Step by step learning from me lucene---lucene incremental update and NRT (near-real-time) query near real-time

Source: Internet
Author: User

These two days overtime, can not take into account the blog update. Please forgive us.

Sometimes after we create the index, the data source may have updated content. And we imagine that the database can be directly in the query today. Here is what we call the incremental index. How can we achieve this demand? The implementation of this incremental index is not provided internally by Lucene.
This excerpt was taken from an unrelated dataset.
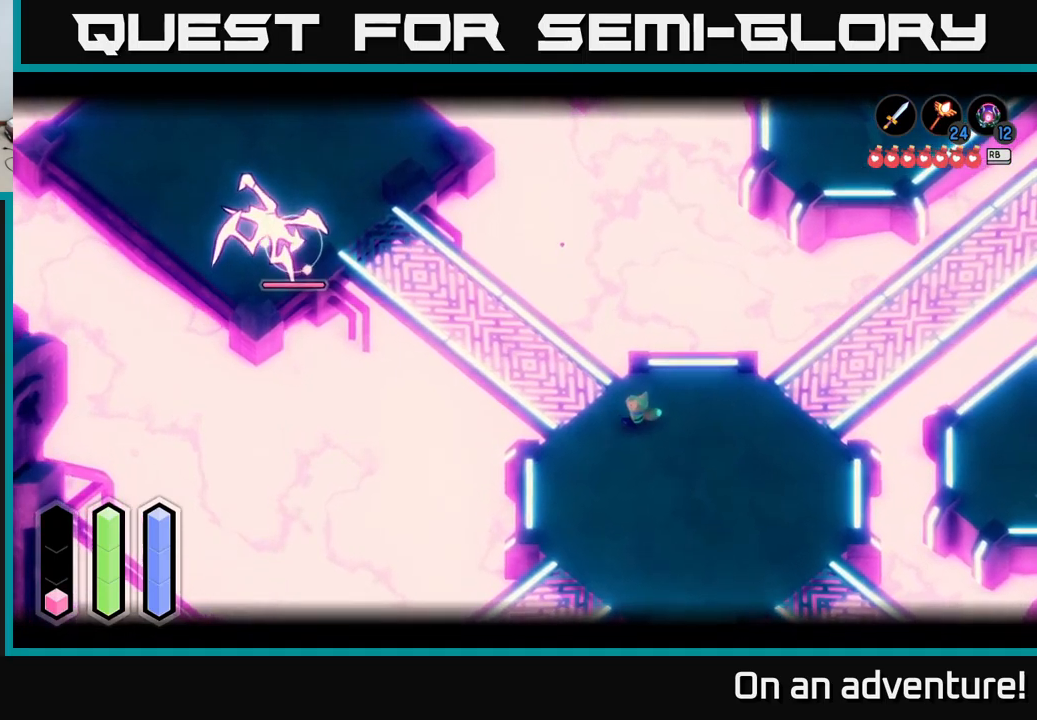
{"buttons": ["L2"], "left_stick": "down-right", "right_stick": "center", "events": [[167, "left_stick", "down-right"]]}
We may think of it here in general. All the previous indexes are deleted, and then the rebuild is indexed.

For such a practice. It is also possible to assume that the number of bars in a data source is not particularly large. Suppose the data source has a particularly large number of bars. is bound to cause query data time consuming. At the same time, the construction of the index is more time-consuming, several phases superimposed, it is bound to cause the query when the data is missing, which will seriously affect the user's experience.

The implementation of the more common incremental indexes is:

    • Set a timer to periodically read from the data source the new content in the existing index file or the data in the data source with the updated label.
    • Convert data into required document and index

The advantage of doing so is to completely remove the index from the above and then rebuild it:

    • Data source query scans for small amounts of data
    • The corresponding update index has fewer number of bars. Reduced a lot of indexwriter commit and close these time-consuming operations

The above overcomes the problem of increment, but the real-time problem still exists:

    • Index changes are only available after the IndexWriter commit has been run.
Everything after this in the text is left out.